──────── Belge Bölümü

“GÜFTEDEN BESTEYE” isimli eserimiz, 2020 yılında neşr edilen ilk kitabımız olarak “Girdap Kitap”dan yayımlandı ve kitapçılarda ve raflarda yerini aldı. Bir Beyin Cerrahının, edebiyat, şiir, rubâî, güfte, beste ve mûsıkî ile neden çok yakın alakası olabilir ki! Neden böyle bir kitap müellifliğine(!) soyunur ki! Bu ilgi neden? Evet… Burnumuzu sokmadığımız bir Musıki kalmıştı! Eksik kalmasın bari…
"Tıp fakültelerinden her şey çıkar, arada bir doktor çıkar!" tabirinin, aslında haklı olarak, bir gurur vesilesi, hatta çok ince bir övünme ve kibir ifadesi de olduğunu bir kez daha anladım. Bir de Tıp Fakültesine girip de, benim gibi çıkamayanlar da var! Onlara da “Profesör” deniyor! Yaratılan en yüce sanat harikası olan insan ile ilgilenenlerin, şu ya da bu şekilde, az veya çok, özellikle sanat ve edebiyat ile ilgilenmemeleri asla kabul edilemez. Başımızı çevirip Tıp Tarihi’ne baktığımızda, birçok alanda bunun çeşitli örneklerini görürüz.
Millî kültürümüzün çok önemli bir kısmını oluşturan Türk Musikisine de, bütün medeniyet, reform ve yenilik hareketlerinin de başını çeken hekimlerimizin katkısı asla yadsınamaz. Musikimizin geldiği bu noktada, gerek güftekâr olarak ve gerekse bestekâr olarak, sazende ve hanende hekimlerimizin payı çok büyüktür. Genç meslektaşlarımızın bu hakikati dikkate alarak, hekimlik mesleğini çok iyi bir şekilde icra etmelerinin yanında, sanatsal faaliyetlere de iştirakleri çok ehemmiyet arz etmektedir.
Millî kültürümüz ve geçmişimiz, geleceğimizin hazırlayıcısı, emniyeti, teminatı ve müjdecisidir. Geçmişine dayanmayan gelecekler, dejenerasyona müsait, ömürsüz ve her türlü maceraya açık olur. Bir Rus Atasözü; "Her şeyini geçmişin üzerine bina edersen bir gözünü kaybedersin. Ancak geleceğini planlarken, geçmişini, tarihini ve kültürünü unutursan, her iki gözünü de kaybedersin." der. Tarihini, kültürünü iyi bilenler, yaşayanlar, tarihten ve hayat okulundan gereken dersi ve tecrübeyi almış olanlar, yarınlarını büyük yanlışlar yapmadan planlayabilirler. Bu nedenle, milli kültür mirasımıza azami derecede önem vererek sahip çıkmalı, bu düşünce ve idealleri gençlerimize mutlaka aktarmalıyız.

────────────────
──────── Kayıtlı Veriler

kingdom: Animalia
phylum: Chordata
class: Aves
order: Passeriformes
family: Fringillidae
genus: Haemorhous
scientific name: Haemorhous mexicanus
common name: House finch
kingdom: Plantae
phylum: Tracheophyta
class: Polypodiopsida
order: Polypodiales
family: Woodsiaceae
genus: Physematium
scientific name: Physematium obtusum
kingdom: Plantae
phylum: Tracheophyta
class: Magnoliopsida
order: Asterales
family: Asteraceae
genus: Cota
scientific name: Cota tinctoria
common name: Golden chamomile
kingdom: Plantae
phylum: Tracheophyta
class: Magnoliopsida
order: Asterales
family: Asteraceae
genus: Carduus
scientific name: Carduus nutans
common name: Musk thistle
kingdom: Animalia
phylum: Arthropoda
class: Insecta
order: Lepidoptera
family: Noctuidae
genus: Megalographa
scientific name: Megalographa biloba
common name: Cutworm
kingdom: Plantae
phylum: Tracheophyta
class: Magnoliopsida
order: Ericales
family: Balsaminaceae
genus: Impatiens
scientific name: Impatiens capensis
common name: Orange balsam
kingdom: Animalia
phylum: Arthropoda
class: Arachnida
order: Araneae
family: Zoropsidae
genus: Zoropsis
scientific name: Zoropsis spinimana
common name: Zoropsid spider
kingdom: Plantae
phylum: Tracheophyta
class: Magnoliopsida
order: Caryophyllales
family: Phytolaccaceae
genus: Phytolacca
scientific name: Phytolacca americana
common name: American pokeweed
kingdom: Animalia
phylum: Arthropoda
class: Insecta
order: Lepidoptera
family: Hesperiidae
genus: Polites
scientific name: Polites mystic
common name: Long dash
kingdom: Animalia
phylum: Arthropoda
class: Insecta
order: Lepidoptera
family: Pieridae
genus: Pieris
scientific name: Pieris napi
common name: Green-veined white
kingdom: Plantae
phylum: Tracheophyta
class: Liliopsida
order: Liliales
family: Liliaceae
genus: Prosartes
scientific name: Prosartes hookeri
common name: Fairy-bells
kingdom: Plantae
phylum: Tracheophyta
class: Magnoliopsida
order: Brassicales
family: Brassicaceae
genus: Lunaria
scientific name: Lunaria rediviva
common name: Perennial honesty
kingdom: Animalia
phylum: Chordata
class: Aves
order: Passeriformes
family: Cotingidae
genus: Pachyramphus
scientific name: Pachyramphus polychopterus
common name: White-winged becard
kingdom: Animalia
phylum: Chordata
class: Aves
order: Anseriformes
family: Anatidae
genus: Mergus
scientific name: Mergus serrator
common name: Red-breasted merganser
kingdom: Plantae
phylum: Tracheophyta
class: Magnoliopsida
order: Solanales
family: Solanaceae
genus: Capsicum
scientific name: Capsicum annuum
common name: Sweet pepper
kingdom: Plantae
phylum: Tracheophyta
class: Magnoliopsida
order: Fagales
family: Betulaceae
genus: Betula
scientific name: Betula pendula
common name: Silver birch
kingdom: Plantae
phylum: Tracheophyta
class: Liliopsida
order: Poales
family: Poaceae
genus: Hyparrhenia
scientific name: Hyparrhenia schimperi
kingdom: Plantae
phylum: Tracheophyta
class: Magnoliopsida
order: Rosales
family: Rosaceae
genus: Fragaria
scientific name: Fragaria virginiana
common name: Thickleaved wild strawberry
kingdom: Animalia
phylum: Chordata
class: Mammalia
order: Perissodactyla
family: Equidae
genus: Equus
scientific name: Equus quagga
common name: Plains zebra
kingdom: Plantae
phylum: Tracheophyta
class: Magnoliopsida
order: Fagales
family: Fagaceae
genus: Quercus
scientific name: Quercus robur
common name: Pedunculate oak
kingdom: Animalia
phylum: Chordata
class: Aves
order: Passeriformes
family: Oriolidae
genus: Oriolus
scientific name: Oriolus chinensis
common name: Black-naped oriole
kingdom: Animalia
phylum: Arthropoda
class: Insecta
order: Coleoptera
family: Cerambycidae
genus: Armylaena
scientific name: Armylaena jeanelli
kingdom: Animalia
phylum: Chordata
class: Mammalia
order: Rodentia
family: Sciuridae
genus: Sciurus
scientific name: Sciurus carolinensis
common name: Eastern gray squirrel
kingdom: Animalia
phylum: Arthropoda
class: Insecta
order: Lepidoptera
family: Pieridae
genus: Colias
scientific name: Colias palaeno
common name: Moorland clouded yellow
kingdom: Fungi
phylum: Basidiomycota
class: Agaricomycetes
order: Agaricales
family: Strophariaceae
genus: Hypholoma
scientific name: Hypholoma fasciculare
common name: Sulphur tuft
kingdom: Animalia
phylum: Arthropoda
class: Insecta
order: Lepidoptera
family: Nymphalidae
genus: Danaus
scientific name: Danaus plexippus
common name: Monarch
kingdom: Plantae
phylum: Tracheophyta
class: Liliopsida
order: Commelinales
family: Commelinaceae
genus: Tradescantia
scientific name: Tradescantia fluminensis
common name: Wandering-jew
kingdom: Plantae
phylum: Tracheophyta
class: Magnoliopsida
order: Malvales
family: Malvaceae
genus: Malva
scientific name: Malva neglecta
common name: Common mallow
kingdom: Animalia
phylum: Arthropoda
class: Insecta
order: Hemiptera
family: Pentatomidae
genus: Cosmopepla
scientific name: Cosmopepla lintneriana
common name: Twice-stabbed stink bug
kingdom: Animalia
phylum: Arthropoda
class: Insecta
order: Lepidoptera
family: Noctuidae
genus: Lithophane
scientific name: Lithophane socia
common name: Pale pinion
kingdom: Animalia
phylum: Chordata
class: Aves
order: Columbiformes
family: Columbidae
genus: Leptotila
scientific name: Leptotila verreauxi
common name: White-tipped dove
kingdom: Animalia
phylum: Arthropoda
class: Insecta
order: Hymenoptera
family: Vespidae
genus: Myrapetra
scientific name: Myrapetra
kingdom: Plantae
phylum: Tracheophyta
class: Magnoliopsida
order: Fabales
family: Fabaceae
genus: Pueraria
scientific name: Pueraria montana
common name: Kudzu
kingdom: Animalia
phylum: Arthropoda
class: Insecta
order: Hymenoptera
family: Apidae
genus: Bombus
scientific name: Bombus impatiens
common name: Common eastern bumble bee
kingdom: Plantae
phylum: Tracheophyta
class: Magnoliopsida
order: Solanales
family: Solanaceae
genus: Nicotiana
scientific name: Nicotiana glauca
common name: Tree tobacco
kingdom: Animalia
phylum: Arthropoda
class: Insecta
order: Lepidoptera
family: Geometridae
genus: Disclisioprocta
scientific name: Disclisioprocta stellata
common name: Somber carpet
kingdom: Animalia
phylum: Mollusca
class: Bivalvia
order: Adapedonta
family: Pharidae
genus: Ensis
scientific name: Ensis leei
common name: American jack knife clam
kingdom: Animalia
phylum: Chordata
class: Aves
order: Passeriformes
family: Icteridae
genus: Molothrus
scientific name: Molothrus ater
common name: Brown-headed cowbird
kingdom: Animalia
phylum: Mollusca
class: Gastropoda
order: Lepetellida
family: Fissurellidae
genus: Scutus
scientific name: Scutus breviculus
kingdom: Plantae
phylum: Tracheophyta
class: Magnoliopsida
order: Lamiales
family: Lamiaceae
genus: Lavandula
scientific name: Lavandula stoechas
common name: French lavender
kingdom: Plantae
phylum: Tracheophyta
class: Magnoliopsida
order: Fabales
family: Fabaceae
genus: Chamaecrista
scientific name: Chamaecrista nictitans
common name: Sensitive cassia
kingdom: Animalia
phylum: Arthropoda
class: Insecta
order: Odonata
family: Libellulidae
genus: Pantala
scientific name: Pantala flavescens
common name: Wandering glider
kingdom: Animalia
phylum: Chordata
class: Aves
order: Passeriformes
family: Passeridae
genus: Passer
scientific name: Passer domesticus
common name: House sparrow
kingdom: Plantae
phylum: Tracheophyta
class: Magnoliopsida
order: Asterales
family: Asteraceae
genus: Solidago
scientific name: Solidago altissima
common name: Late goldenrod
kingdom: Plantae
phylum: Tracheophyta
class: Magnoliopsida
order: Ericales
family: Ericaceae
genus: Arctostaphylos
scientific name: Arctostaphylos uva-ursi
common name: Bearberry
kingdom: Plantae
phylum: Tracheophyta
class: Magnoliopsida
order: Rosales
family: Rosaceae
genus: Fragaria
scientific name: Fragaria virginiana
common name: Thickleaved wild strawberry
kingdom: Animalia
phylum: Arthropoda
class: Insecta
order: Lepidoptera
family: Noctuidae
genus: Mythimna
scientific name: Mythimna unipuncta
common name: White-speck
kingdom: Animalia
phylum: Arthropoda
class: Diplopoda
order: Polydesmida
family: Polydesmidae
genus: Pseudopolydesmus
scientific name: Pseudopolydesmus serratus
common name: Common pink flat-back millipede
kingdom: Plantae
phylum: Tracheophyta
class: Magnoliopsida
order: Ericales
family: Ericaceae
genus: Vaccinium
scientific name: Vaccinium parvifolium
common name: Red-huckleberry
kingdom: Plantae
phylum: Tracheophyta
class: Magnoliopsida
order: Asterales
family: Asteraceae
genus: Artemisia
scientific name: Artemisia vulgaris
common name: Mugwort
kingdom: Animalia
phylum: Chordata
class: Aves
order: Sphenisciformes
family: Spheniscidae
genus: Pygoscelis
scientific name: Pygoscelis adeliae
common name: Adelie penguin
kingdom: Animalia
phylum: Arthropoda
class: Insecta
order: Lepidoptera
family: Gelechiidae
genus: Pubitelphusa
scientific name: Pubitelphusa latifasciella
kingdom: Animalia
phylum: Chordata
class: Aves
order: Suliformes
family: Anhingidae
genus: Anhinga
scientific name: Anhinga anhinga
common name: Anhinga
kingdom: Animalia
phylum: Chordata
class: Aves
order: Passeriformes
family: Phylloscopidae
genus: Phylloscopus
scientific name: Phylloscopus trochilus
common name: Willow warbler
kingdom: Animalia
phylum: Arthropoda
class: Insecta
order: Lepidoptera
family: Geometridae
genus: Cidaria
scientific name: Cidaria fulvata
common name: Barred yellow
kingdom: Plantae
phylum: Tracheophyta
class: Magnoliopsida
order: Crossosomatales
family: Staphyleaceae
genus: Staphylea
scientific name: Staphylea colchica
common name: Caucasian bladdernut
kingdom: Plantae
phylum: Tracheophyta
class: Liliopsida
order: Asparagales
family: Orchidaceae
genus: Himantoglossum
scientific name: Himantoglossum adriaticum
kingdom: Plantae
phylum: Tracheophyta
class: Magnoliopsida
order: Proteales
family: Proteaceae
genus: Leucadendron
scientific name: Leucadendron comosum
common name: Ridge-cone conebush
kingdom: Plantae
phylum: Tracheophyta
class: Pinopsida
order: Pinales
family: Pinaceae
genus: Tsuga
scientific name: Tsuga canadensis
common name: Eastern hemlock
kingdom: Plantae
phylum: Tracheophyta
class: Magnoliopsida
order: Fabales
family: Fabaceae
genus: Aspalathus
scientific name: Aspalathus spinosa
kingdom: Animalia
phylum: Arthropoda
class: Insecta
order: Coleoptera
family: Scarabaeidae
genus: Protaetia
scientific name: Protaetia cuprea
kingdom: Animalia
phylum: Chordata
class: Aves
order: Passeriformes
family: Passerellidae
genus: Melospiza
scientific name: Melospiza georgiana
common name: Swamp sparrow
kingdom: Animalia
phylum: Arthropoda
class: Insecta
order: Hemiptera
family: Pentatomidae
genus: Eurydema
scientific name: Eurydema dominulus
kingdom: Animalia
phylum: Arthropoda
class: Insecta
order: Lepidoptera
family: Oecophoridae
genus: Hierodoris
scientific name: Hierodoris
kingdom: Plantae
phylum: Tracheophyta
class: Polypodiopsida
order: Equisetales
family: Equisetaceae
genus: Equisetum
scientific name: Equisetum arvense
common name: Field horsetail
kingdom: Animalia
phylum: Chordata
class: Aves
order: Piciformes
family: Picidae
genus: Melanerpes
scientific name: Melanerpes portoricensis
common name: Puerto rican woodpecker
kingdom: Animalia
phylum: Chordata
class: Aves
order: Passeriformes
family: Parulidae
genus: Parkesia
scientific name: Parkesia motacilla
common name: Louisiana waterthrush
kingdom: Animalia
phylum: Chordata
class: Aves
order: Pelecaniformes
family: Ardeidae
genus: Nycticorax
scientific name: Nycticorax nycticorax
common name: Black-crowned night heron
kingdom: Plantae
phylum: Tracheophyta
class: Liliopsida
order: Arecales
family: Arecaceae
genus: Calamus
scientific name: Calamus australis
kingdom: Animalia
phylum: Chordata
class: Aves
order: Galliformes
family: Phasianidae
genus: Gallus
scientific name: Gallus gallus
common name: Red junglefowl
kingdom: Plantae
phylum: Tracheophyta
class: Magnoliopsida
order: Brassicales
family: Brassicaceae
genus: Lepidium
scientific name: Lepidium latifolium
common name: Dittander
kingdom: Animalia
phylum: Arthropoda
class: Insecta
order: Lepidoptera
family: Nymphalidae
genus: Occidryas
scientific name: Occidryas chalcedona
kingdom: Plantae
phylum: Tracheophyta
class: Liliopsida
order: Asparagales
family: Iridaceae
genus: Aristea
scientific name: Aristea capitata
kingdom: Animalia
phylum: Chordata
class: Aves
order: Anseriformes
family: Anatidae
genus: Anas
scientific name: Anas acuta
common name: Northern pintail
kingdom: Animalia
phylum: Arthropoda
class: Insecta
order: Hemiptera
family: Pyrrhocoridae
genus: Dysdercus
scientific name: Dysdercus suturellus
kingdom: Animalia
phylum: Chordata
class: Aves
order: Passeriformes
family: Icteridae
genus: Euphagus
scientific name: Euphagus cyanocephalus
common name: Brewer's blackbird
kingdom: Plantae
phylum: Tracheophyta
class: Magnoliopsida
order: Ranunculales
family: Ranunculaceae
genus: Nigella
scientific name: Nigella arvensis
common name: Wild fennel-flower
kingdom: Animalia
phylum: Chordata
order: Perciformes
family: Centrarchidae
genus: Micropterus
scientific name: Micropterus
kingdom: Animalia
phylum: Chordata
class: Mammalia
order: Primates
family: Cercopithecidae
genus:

────────────────

▶ [Yapılacak İş]: Hekimler ve Türk musikisi hakkındaki metne göre “GÜFTEDEN BESTEYE” adlı eser hangi yayınevinden yayımlanmıştır? Veri kümesinden alınan materyal, metinden ayrı bir içeriktir.

▶ [Görev Yanıtı]: Girdap Kitap’tan yayımlanmıştır.